Given text:
● ● ● ●
Greatest hits album by Dead or Alive
- Released: 24 June 2003
- Recorded: 1984–2001
- Genre: Pop, dance-pop, new wave, acid house, Hi-NRG, Europop
- Length: Various
- Label: Epic / Sony Music
- Producer: Stock Aitken Waterman Dead or Alive Zeus B. Held

Dead or Alive chronology
| Unbreakable (2001) | Evolution: The Hits (2003) | That's the Way I Like It: The Best of Dead or Alive (2010) |

= Evolution: The Hits =

Evolution: The Hits is a compilation album from the English dance/pop band Dead or Alive, in 2003. This is the band's second hits collection, after 1987's Rip It Up. This collection spans their musical history from their 1984 debut album, Sophisticated Boom Boom, to 2000's Fragile, and contains all their single releases and several remixes. The album was released in two editions: a single disc containing 18 tracks, and a double disc containing 28 tracks. A DVD video compilation was also released.
● ● ● ●
Information given:
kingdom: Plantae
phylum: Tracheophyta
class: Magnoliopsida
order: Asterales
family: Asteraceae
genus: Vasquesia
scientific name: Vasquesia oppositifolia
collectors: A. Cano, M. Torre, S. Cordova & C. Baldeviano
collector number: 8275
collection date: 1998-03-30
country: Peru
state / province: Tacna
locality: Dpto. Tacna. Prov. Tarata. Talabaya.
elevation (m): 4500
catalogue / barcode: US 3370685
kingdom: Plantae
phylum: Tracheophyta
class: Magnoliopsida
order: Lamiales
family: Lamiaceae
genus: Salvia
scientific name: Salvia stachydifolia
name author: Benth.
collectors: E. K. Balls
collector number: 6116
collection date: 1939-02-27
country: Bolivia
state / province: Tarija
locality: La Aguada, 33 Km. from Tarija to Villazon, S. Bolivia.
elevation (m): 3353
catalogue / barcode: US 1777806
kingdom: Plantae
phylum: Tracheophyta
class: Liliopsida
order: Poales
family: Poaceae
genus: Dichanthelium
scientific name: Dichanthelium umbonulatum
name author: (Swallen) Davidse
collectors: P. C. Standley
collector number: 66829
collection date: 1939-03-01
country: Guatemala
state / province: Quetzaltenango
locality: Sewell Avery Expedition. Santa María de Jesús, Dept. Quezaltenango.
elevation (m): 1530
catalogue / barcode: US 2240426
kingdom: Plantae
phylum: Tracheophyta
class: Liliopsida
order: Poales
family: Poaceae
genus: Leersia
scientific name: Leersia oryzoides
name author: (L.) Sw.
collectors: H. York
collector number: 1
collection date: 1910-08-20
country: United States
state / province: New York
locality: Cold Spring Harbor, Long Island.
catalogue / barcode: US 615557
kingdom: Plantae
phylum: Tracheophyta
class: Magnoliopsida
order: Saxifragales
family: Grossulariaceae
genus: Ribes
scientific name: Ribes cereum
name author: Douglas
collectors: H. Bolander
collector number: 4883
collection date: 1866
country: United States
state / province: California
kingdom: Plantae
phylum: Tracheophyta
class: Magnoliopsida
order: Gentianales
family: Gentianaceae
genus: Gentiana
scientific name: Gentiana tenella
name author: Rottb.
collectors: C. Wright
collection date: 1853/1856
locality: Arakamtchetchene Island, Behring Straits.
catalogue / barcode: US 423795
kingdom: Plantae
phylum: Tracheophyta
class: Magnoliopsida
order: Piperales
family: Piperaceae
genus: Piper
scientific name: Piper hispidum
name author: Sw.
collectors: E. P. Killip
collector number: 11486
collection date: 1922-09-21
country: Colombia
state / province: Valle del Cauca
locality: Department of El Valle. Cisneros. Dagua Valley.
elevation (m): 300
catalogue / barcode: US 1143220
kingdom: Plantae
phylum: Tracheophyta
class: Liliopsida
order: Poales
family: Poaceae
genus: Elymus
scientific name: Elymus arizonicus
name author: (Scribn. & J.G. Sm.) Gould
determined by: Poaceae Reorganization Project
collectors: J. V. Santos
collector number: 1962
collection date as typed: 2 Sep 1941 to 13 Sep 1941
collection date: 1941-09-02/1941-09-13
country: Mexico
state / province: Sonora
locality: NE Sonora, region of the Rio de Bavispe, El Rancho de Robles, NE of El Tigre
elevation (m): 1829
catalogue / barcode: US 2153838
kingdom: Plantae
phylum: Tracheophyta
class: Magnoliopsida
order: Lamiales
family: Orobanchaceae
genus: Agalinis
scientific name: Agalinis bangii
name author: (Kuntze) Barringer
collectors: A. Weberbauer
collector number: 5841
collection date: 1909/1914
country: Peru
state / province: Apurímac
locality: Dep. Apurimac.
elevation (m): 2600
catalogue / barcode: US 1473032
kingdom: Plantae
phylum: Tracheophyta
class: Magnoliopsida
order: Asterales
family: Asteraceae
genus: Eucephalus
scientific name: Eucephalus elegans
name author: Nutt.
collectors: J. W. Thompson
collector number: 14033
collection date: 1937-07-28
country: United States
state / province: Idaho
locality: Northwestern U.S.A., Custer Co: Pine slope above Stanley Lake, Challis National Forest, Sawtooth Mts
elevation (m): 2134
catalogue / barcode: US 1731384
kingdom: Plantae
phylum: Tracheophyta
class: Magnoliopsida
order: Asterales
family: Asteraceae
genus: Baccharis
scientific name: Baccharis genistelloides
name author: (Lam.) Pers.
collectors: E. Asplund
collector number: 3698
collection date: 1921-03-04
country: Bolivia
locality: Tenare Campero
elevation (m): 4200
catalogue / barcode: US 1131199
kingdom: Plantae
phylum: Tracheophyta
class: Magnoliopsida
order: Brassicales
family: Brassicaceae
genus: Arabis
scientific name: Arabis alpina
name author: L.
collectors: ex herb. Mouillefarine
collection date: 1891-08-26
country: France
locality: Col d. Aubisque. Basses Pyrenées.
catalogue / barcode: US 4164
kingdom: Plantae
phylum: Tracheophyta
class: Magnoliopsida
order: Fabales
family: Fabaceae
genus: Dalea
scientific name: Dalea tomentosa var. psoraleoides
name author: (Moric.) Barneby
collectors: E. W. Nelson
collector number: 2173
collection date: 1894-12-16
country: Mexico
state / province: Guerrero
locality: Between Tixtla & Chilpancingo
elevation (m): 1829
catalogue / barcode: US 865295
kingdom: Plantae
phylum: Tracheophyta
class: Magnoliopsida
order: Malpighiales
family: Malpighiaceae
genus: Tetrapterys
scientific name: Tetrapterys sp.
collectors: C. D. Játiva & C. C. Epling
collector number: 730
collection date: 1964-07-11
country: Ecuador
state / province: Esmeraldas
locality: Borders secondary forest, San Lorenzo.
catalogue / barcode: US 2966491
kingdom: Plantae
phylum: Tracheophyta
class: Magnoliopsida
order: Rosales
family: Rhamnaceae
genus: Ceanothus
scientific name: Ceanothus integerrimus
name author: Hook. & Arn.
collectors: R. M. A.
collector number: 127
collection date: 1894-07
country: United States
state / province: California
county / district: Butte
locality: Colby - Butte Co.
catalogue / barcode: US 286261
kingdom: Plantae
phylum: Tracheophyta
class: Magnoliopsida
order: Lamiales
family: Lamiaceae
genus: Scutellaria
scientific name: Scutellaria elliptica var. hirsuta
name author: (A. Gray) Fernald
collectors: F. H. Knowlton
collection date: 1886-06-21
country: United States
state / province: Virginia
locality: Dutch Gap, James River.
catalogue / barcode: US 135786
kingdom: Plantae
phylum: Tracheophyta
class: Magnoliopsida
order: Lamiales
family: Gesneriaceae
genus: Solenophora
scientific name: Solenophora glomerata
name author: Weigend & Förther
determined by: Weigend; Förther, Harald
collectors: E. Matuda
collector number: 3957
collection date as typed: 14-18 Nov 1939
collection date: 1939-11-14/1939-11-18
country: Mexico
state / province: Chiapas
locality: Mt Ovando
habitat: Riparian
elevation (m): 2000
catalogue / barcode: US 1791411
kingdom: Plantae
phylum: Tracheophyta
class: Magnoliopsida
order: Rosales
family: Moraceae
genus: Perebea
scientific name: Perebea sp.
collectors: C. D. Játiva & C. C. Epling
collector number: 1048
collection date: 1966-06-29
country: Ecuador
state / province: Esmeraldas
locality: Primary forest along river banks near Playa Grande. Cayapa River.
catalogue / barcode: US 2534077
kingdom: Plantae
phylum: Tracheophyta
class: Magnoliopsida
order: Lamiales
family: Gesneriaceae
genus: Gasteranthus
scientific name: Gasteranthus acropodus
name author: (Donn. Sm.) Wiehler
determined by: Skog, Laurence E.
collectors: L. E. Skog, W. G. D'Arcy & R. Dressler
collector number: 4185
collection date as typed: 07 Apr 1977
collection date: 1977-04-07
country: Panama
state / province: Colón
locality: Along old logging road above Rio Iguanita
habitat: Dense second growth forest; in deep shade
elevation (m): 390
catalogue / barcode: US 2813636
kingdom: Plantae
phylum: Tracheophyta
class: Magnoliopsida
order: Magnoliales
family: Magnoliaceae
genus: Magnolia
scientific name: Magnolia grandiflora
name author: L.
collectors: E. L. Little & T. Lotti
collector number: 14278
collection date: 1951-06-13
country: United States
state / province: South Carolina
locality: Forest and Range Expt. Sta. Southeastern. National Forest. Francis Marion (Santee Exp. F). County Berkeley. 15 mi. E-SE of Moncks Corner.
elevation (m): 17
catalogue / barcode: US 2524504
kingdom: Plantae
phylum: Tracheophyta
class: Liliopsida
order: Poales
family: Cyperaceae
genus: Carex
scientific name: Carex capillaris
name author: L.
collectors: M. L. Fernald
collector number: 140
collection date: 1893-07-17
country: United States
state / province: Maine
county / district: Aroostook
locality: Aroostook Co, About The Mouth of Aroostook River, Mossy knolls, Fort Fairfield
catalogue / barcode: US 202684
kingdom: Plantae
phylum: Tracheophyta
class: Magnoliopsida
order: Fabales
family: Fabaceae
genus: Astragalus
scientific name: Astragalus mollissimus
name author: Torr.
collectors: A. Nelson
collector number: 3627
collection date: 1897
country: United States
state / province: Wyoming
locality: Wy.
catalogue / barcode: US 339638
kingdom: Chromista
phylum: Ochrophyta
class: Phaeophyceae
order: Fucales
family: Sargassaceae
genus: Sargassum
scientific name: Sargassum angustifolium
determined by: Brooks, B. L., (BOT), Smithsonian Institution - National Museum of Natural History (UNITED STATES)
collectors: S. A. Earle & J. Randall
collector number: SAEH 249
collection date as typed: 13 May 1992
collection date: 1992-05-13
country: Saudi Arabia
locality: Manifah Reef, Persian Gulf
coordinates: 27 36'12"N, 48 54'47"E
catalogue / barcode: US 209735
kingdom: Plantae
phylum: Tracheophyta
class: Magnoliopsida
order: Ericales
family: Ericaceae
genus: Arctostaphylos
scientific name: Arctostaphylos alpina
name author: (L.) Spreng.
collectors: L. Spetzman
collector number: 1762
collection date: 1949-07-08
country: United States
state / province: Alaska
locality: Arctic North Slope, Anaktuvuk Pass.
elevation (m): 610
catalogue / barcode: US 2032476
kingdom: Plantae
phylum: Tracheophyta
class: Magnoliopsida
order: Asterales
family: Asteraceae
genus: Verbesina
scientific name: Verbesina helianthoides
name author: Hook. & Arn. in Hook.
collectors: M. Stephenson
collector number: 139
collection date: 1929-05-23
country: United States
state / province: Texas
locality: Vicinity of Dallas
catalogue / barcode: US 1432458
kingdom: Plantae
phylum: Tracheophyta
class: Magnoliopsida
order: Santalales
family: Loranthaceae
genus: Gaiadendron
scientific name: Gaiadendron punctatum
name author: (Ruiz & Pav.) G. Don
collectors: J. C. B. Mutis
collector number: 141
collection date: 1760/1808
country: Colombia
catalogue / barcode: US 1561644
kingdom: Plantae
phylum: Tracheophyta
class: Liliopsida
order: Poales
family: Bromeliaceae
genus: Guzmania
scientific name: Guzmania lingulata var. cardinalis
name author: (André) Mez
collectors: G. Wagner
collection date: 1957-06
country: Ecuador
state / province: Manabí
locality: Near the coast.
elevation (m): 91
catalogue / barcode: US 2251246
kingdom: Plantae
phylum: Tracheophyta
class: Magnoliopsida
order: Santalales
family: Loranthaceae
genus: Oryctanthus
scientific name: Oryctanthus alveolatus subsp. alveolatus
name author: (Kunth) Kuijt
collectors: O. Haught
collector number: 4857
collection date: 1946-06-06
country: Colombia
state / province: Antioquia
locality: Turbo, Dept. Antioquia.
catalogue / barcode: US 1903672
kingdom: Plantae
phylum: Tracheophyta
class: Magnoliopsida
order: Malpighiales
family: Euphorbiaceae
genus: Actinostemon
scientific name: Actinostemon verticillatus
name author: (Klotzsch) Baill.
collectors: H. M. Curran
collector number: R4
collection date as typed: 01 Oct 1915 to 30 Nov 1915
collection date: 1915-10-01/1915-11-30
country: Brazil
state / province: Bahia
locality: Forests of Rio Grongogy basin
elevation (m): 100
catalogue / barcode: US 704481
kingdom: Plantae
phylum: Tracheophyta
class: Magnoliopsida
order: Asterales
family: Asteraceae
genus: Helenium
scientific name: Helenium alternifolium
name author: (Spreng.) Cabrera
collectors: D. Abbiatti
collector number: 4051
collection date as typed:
● ● ● ●
What to work on:
Transcribe the passage of the text on Evolution: The Hits that begins with the words "Dead or Alive chronology" and ends with "was also released.".

Result:
Dead or Alive chronology
| Unbreakable (2001) | Evolution: The Hits (2003) | That's the Way I Like It: The Best of Dead or Alive (2010) |

= Evolution: The Hits =

Evolution: The Hits is a compilation album from the English dance/pop band Dead or Alive, in 2003. This is the band's second hits collection, after 1987's Rip It Up. This collection spans their musical history from their 1984 debut album, Sophisticated Boom Boom, to 2000's Fragile, and contains all their single releases and several remixes. The album was released in two editions: a single disc containing 18 tracks, and a double disc containing 28 tracks. A DVD video compilation was also released.